Brief:
From the records below, copy each line in which the string "Xbox" occurs.

━━ Provided material

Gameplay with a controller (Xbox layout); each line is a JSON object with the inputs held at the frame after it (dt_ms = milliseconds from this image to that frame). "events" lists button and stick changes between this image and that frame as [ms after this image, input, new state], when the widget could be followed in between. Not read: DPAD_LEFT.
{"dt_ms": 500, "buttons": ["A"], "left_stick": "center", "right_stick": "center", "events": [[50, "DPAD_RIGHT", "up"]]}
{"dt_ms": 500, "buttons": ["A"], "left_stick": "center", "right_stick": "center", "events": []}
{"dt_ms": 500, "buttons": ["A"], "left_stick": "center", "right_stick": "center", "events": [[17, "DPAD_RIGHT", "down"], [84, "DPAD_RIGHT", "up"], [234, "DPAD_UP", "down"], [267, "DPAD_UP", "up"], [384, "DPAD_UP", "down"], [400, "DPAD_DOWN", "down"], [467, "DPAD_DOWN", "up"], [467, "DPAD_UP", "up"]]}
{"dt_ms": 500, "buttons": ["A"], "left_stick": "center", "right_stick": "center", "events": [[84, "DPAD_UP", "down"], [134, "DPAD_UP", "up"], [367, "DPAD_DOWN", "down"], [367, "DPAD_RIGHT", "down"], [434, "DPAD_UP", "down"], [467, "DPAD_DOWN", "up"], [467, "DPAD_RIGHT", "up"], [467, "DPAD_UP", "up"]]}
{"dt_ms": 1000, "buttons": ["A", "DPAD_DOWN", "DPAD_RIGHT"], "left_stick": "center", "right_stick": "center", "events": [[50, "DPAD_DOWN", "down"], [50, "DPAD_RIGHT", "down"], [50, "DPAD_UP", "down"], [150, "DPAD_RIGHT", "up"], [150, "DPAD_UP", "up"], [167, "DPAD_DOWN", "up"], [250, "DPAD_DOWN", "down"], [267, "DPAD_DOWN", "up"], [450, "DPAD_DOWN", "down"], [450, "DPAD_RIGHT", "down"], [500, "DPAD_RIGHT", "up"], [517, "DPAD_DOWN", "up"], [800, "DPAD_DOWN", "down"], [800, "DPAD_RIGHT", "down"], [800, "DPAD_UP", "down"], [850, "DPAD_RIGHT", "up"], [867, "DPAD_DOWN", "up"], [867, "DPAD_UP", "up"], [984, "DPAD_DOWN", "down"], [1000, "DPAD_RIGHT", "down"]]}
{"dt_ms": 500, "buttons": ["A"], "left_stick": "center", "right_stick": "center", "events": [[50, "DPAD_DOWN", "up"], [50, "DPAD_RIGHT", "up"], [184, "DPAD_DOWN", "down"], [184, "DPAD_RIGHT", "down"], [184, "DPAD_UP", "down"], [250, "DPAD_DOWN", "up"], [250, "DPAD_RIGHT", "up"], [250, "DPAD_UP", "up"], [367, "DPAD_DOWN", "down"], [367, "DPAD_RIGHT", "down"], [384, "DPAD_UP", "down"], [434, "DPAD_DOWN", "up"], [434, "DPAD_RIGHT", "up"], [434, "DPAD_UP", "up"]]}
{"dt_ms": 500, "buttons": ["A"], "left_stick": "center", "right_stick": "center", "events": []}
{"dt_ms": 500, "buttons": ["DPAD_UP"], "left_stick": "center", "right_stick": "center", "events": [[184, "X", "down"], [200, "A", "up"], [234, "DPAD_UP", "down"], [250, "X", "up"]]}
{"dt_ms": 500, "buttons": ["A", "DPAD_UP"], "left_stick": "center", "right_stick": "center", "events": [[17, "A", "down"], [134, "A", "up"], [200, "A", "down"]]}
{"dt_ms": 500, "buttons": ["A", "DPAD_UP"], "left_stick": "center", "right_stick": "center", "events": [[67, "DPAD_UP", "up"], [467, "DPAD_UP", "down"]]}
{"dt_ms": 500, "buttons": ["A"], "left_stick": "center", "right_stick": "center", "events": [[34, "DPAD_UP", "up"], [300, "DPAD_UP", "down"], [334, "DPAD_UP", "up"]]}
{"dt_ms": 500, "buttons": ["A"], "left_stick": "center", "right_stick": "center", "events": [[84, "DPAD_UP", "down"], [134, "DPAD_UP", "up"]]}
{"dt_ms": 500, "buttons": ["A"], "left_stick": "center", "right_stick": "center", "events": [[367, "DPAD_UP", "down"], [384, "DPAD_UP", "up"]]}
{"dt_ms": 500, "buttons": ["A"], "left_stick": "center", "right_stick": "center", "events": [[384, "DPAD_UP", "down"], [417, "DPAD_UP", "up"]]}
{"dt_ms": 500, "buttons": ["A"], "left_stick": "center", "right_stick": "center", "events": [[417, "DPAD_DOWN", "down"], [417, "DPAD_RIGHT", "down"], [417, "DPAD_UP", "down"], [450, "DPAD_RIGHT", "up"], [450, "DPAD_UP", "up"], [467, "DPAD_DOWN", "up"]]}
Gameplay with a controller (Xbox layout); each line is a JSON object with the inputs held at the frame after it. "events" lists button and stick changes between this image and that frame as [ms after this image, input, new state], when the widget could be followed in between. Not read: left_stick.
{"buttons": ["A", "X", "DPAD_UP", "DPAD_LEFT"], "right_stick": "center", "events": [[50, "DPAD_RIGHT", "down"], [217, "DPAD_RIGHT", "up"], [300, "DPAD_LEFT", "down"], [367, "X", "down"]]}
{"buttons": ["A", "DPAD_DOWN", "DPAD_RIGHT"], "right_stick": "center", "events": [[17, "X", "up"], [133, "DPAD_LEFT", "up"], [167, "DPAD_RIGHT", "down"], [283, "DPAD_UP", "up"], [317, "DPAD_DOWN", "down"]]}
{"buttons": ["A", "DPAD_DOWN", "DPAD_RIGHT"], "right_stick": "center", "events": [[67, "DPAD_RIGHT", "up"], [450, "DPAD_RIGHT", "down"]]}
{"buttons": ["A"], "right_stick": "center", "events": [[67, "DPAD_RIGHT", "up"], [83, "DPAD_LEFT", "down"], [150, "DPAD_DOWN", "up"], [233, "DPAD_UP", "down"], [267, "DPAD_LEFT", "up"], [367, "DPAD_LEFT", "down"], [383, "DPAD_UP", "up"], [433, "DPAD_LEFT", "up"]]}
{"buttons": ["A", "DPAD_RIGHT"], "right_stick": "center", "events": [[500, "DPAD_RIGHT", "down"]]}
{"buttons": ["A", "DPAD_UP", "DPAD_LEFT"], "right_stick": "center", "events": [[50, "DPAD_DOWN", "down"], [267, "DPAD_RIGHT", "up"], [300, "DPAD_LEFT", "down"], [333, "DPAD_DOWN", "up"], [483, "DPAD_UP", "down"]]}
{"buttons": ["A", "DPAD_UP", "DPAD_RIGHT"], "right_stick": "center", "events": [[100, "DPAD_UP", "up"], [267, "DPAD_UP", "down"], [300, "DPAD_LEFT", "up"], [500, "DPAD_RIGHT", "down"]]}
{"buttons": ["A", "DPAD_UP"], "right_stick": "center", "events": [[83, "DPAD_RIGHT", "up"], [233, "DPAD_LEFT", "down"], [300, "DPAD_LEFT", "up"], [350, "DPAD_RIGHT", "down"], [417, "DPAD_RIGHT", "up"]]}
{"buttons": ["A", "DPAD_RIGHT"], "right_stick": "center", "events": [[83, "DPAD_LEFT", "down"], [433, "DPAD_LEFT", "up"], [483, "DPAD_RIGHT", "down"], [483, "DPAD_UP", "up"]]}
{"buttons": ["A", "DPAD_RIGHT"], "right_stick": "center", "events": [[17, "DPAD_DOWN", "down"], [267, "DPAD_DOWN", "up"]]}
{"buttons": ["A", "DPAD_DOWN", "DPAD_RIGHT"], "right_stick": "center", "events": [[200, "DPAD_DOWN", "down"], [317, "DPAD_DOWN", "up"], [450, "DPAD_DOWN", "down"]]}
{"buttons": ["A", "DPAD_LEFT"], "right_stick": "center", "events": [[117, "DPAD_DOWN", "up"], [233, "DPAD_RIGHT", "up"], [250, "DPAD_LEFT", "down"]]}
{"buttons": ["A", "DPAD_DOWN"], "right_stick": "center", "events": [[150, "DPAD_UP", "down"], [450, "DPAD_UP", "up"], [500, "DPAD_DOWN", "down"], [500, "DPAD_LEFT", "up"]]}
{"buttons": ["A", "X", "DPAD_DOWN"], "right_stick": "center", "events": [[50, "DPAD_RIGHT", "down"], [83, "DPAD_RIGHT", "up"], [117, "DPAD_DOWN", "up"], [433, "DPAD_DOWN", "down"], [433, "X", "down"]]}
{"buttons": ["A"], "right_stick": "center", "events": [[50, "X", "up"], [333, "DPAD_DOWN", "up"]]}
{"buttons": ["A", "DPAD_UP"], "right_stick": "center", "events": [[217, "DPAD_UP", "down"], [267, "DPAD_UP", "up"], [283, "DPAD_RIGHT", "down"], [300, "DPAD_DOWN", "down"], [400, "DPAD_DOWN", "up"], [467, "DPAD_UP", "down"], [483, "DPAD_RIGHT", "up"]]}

━━━━

Exercise response:
Gameplay with a controller (Xbox layout); each line is a JSON object with the inputs held at the frame after it (dt_ms = milliseconds from this image to that frame). "events" lists button and stick changes between this image and that frame as [ms after this image, input, new state], when the widget could be followed in between. Not read: DPAD_LEFT.
Gameplay with a controller (Xbox layout); each line is a JSON object with the inputs held at the frame after it. "events" lists button and stick changes between this image and that frame as [ms after this image, input, new state], when the widget could be followed in between. Not read: left_stick.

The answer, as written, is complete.